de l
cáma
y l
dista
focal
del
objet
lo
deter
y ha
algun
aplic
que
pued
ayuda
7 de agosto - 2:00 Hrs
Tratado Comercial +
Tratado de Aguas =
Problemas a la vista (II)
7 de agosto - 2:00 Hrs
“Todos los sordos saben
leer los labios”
--
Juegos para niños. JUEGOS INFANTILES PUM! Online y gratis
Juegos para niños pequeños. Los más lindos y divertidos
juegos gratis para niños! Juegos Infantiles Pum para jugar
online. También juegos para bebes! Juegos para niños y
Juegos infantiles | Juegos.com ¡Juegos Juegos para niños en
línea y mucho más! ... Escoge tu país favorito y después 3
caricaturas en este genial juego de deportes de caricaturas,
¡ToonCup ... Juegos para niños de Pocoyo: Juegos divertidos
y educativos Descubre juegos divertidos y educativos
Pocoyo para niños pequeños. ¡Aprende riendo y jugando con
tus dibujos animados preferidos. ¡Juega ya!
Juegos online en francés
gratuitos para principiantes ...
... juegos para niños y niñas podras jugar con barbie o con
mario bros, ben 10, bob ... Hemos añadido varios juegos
--
- **WRITTEN TASK**: Would you count the lines in the data that contain the word "divertidos" and state only the number?

- **RESULT**: 3